あんまりのぶが怒ったから、2度目の入院のとき、今度は実父の弟に預けた、とおばあちゃんはのぶに言った。
でも、いざおばあちゃんが退院して、トマト君をおじさんの家に迎えに行こうと言うと、実は今回もトマト君は実父に預けられていたのだ。
「俺が怒るき嘘をつく浅ましさ。トマト君はどんな目にあっとったか。」
と、のぶは私に話した。
「けどトマト君連れ戻したのは俺のエゴやけの。」とも。
のぶはよく「愛が足りん。」「愛をください。」と口にする。
でも私が「好きだよ。

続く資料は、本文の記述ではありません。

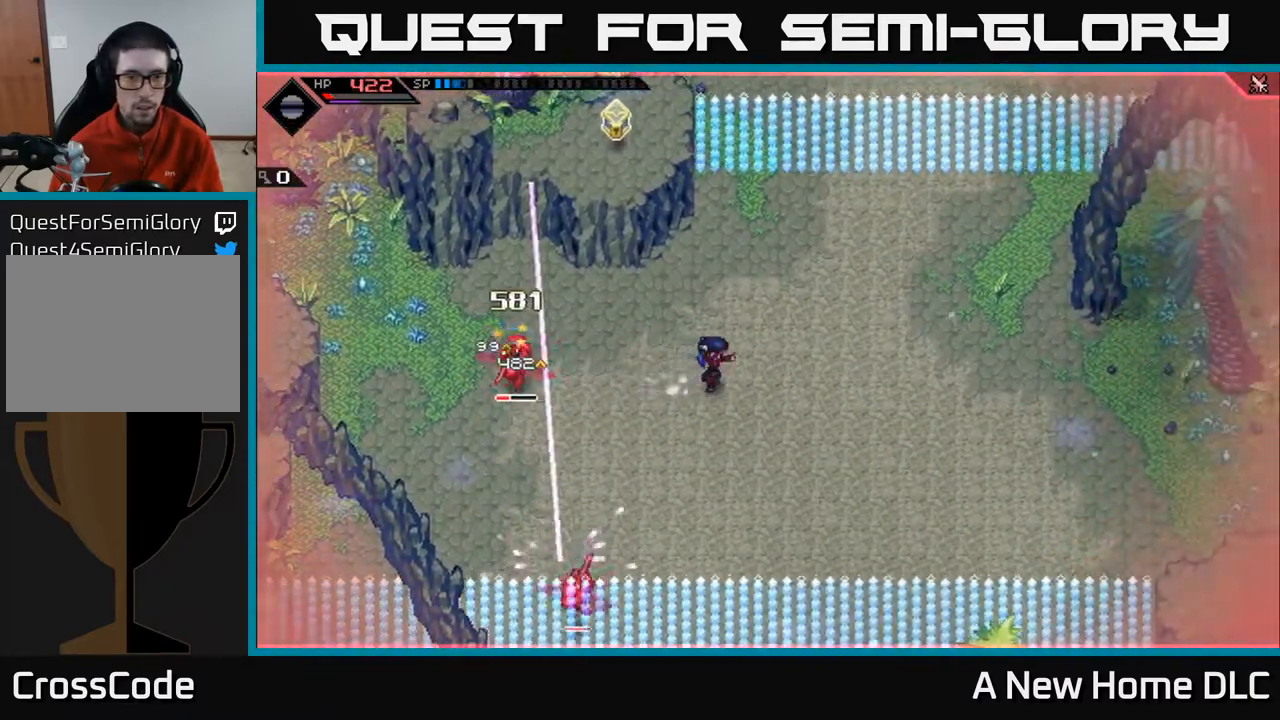
{"buttons": ["R2"], "left_stick": "center", "right_stick": "left", "events": [[117, "R2", "down"], [117, "right_stick", "left"], [217, "left_stick", "center"]]}
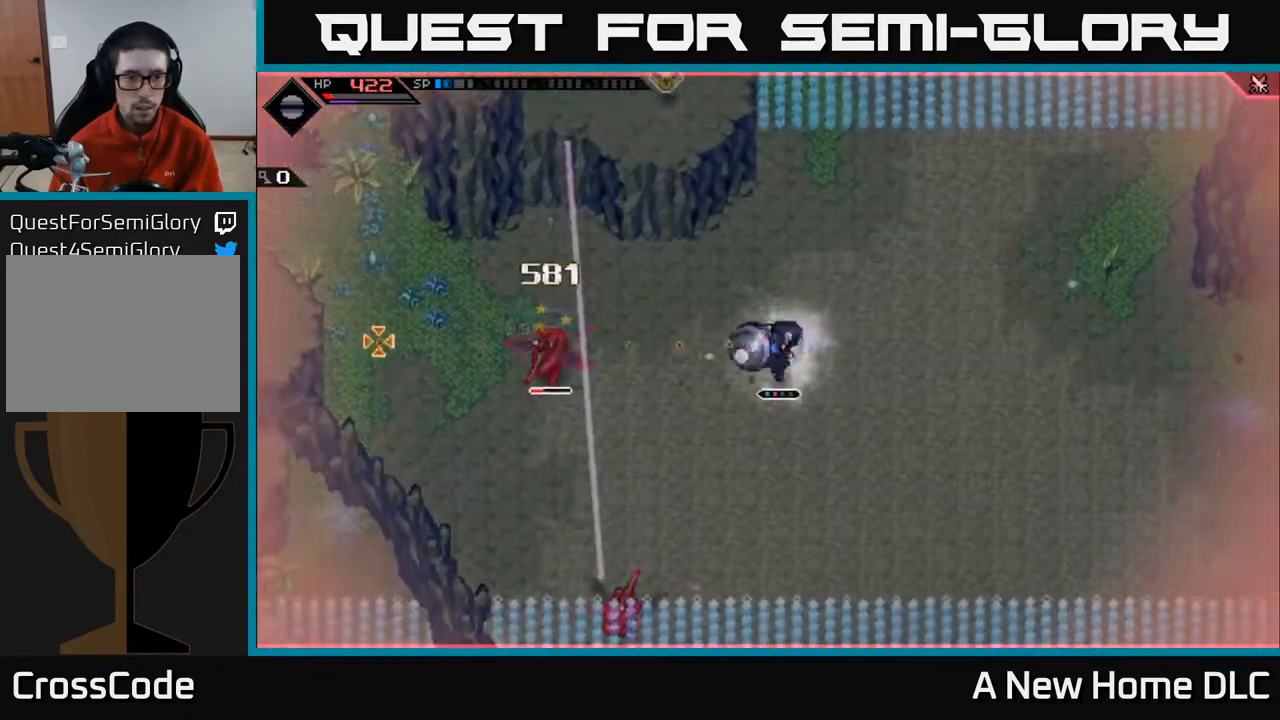
{"buttons": ["L1"], "left_stick": "left", "right_stick": "center", "events": [[33, "R2", "up"], [133, "left_stick", "left"], [283, "L1", "down"], [333, "right_stick", "center"], [367, "L1", "up"], [467, "L1", "down"]]}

」と言うとそっぽを向く。
多分、のぶが欲しい愛と私があげられる愛は違うものなんだろう。
母親のような、無償の愛。
それが足りないんだ。
のぶはよく「人に優しくしてくれますか?損してくれますか?」と問い掛けてくる。
私が「人に優しくすることを損やと思いたくない。」と答えると、のぶは笑う。
のぶにとって、人に優しくすることは身を削るようなことなんだろう。
自分を殺して、息を潜めて。
こんなにも不器用で、短気で、気難しくて、不安定で、寂しくて、悲しいくらい優しい人を、私は知らない。
それはとてもいびつな優しさだけれど。
自分の身に起こる不遇から絞り出すように人に差し出す手は、きっととても暖かいんだろう。
だから。
生きていてください。
きっとあなたが求める人は現れるから。
きっと満たされる日はくるから。
生きていてください。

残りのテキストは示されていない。